Мне душно и неловко лежать, тело покрывается испариной. Занемевшее после сна, оно тянется к жарким солнечным лучам и ласковому южному ветру. Руки сами по себе невольно порываются скорее сбросить одежду, чтобы влажная кожа впитывала в себя ослепительный свет. Обнаженные плечи, шея, грудь — все, что открыто лучам, радостно откликается на ливень звонких солнечных стрел, пронзающих меня до самых костей. Будто сквозь сон я слышу, как шелестит листва, вижу, как летят птицы и заводят свои весенние игры. До меня доносится шуршанье сухих прошлогодних листьев — там копошится какой-то жук. То ли детям-жучатам готовит он постель, то ли убирает гнездо для своей жучихи.
Мотыльки, обнявшись, порхают между раскидистыми кронами. На днях я видел в парке такую же бабочку, которая, верно, отлюбив свое, распростерлась тут же на песке, чуть заметно поводя крыльями. Я осторожно подобрал ее, чтобы спасти от прохожих, и положил на широкий лист в тенистом уголке. Очнись, одурманенная моя, и снова лети к свету, к счастью и жизни! Немного погодя я возвратился на то место, где оставил бабочку. Она была по-прежнему безжизненна. Слегка коснулся ее нежных рожков — бабочка не шевельнулась. Прошло еще несколько дней — одни лишь крылья остались от нее. Их чудесные краски выгорали на весеннем солнцепеке, мокли под грозовым дождем…
Удивительное солнце! Когда оно светит, у меня в мозгу растет неуемный гул. Смолкает шелест лесной листвы, и дубовый ушат, воскрешенный памятью о детстве, оказывается уже не ушатом, а моею собственной грудной клеткой, о чьи стенки колотится несчастное сердце. Удар за ударом — словно молотом бьют по наковальне, и внезапно — остановка; сердце на миг замирает, как будто прислушиваясь к чему-то, а после расходится еще сильней, заставляет меня стонать от боли и уползать в тень, в заросли кустарника. Не слышно больше беззаботного ребячьего гомона в гулком ушате из дубового дерева; не жду я матери, которой стоит поцеловать сына в глаза, и перестает жечь их мыльная пена. Гуд, один только гуд в черепе, гуд надоедный, назойливый, словно какой-то шалун запустил туда волчок: у-у-у… Я поспешно накидываю на себя одежду, сбегаю с косогора на берег и там принимаю теплую морскую ванну.
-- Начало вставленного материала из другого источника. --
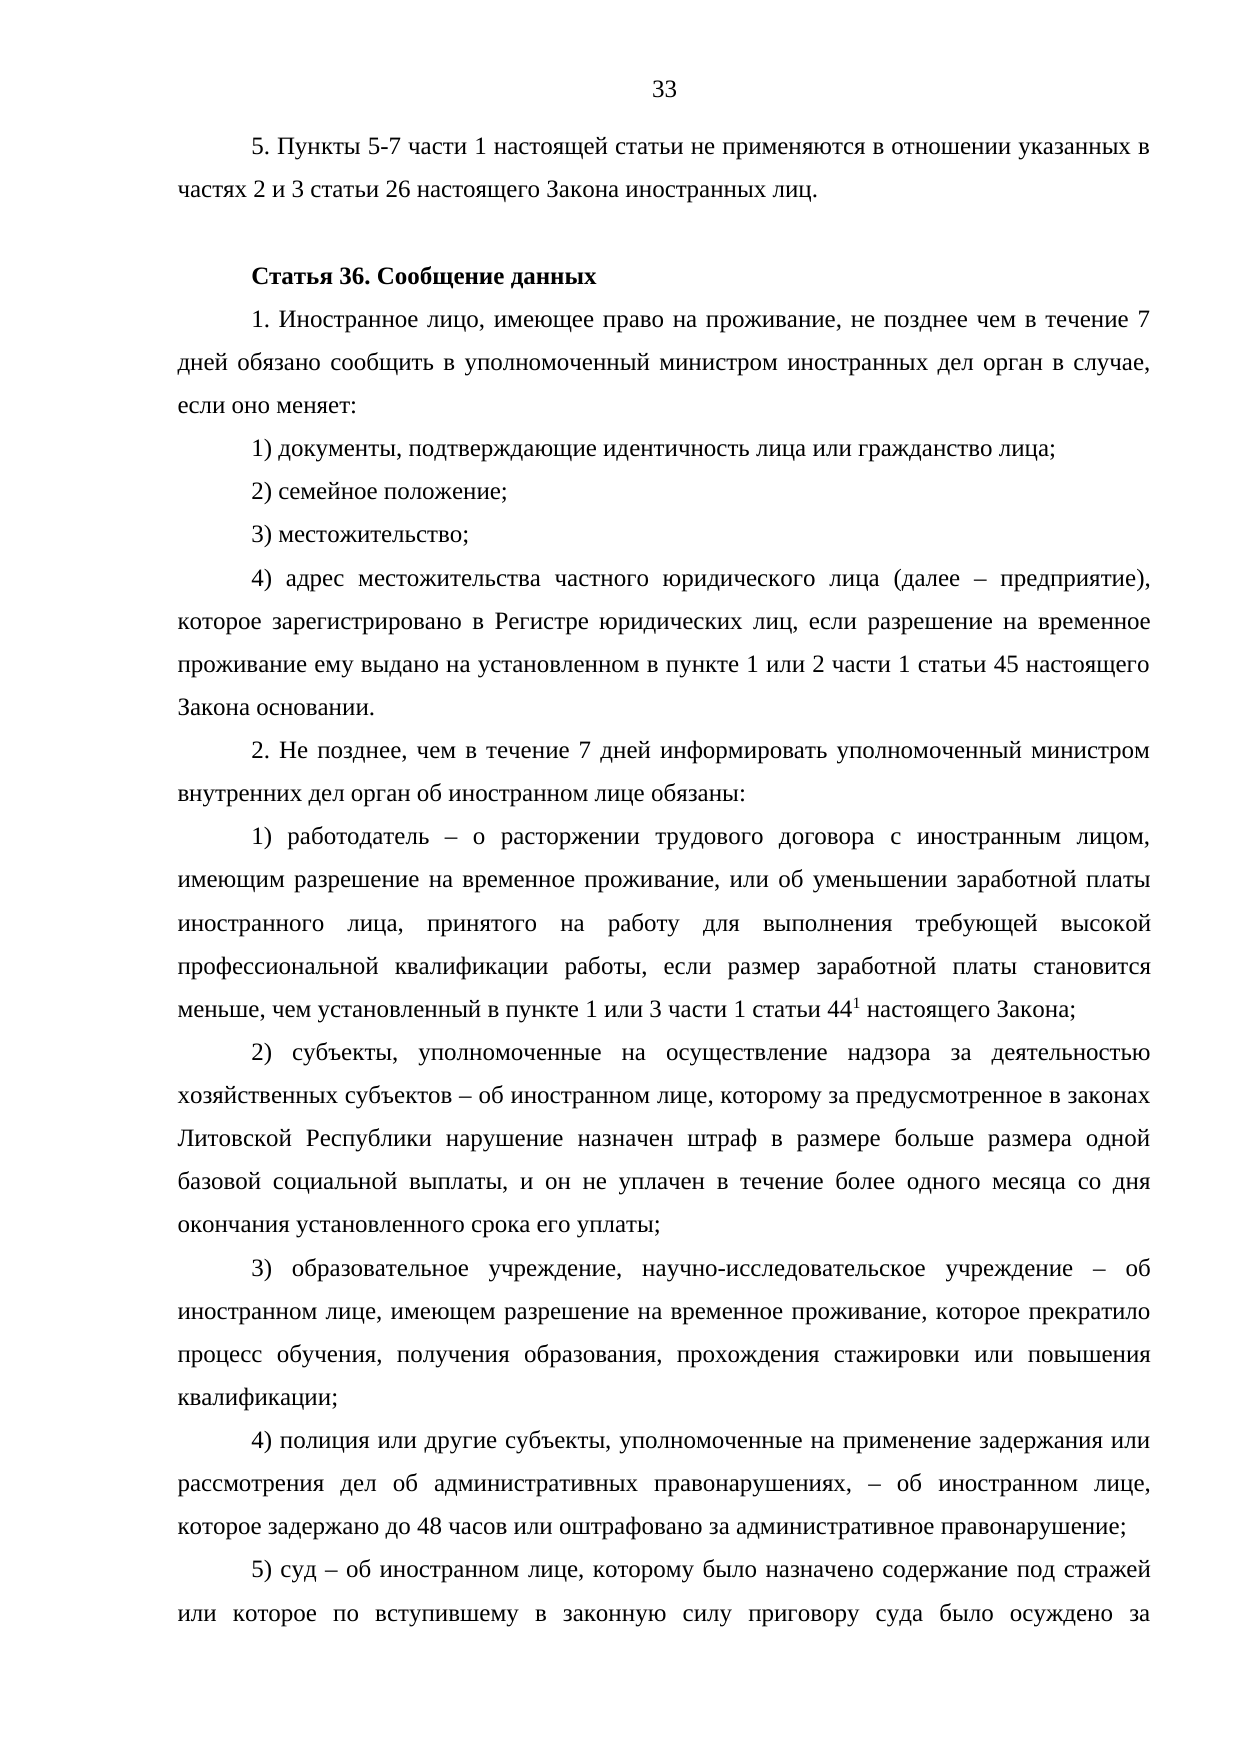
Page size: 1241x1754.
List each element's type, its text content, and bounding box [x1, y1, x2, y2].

text 1) документы, подтверждающие идентичность лица или гражданство лица; [177, 433, 1152, 462]
text 2) семейное положение; [177, 476, 1152, 505]
text 5. Пункты 5-7 части 1 настоящей статьи не применяются в отношении указанных в частях 2 и 3 статьи 26 настоящего Закона иностранных лиц. [177, 131, 1152, 203]
text 2. Не позднее, чем в течение 7 дней информировать уполномоченный министром внутренних дел орган об иностранном лице обязаны: [177, 735, 1152, 807]
text 3) образовательное учреждение, научно-исследовательское учреждение – об иностранном лице, имеющем разрешение на временное проживание, которое прекратило процесс обучения, получения образования, прохождения стажировки или повышения квалификации; [177, 1253, 1152, 1411]
text 1) работодатель – о расторжении трудового договора с иностранным лицом, имеющим разрешение на временное проживание, или об уменьшении заработной платы иностранного лица, принятого на работу для выполнения требующей высокой профессиональной квалификации работы, если размер заработной платы становится меньше, чем установленный в пункте 1 или 3 части 1 статьи 441 настоящего Закона; [177, 821, 1152, 1023]
text 4) адрес местожительства частного юридического лица (далее – предприятие), которое зарегистрировано в Регистре юридических лиц, если разрешение на временное проживание ему выдано на установленном в пункте 1 или 2 части 1 статьи 45 настоящего Закона основании. [177, 563, 1152, 721]
text 5) суд – об иностранном лице, которому было назначено содержание под стражей или которое по вступившему в законную силу приговору суда было осуждено за [177, 1554, 1152, 1626]
text Статья 36. Сообщение данных [177, 261, 1152, 289]
text 3) местожительство; [177, 519, 1152, 548]
text 1. Иностранное лицо, имеющее право на проживание, не позднее чем в течение 7 дней обязано сообщить в уполномоченный министром иностранных дел орган в случае, если оно меняет: [177, 304, 1152, 419]
text 2) субъекты, уполномоченные на осуществление надзора за деятельностью хозяйственных субъектов – об иностранном лице, которому за предусмотренное в законах Литовской Республики нарушение назначен штраф в размере больше размера одной базовой социальной выплаты, и он не уплачен в течение более одного месяца со дня окончания установленного срока его уплаты; [177, 1037, 1152, 1238]
text 4) полиция или другие субъекты, уполномоченные на применение задержания или рассмотрения дел об административных правонарушениях, – об иностранном лице, которое задержано до 48 часов или оштрафовано за административное правонарушение; [177, 1425, 1152, 1540]
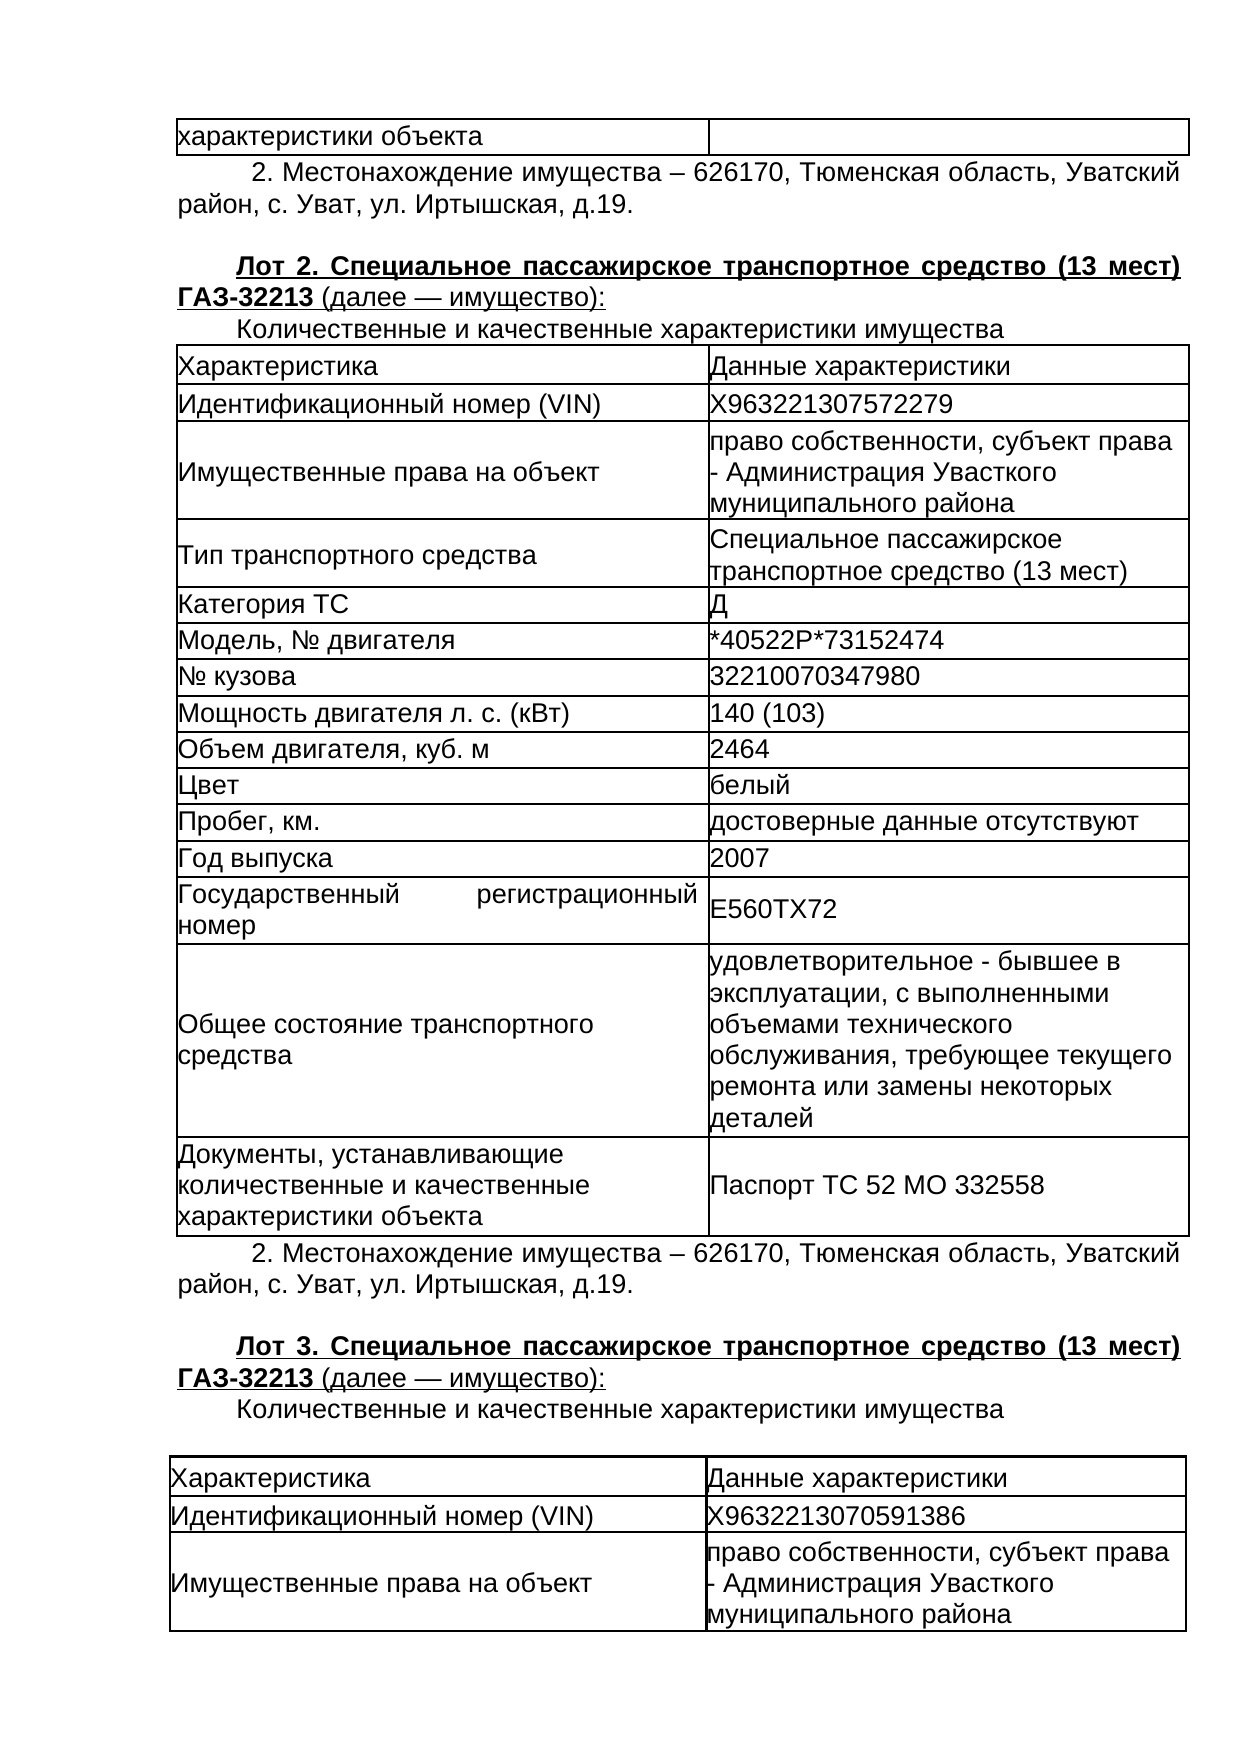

Прищурившись, разглядываю в зеленоватой воде исхудавшие ноги. Дышу, по воде пробегает рябь, и тогда вместо ног видны какие-то верткие змеи, что извиваются на белом дне ванны. По-змеиному пресмыкается что-то и в спине у меня, и в груди, и в бедрах, и даже в голове. Кажется: все тело мое превратилось в копошащуюся змею. Мне страшно; широко открыв глаза, я поднимаю из воды ногу, чтобы отогнать цепкий кошмар, а она тяжела, словно налита свинцом. И тут память подсказывает: вспомни, как ты сам неожиданно ощутил тяжесть тех, других, чьих-то тонких и гибких ног. Да, я не забыл маленькой ступни, стройной голени и точеного изгиба бедер. Я вижу перед собой девичью грудь, такую целомудренную, что она не вызывает стыда, я слышу жаркий шепот, но в ушах у меня он сменяется шипеньем и затем переходит в посвист горящей головни, той самой, что летит, охваченная синим пламенем. Трясу головой, машу руками, словно хочу отогнать назойливую муху, и вдруг замечаю на белой стене ванной комнаты песочные часы. Они скоро остановятся — почти весь песок, шурша, ссыпался вниз по трубке. Но к человеку, лежащему в ванне, тянутся бечевки от этих часов, и он может снова завести их — стоит лишь слегка пошевелить пальцами. Я так и делаю, говоря про себя: «Ведь перевертывать часы можно до бесконечности». И в сознанье при этом лезут прежние томительные мысли о пространстве, о времени, о летящих над морем утиных вереницах.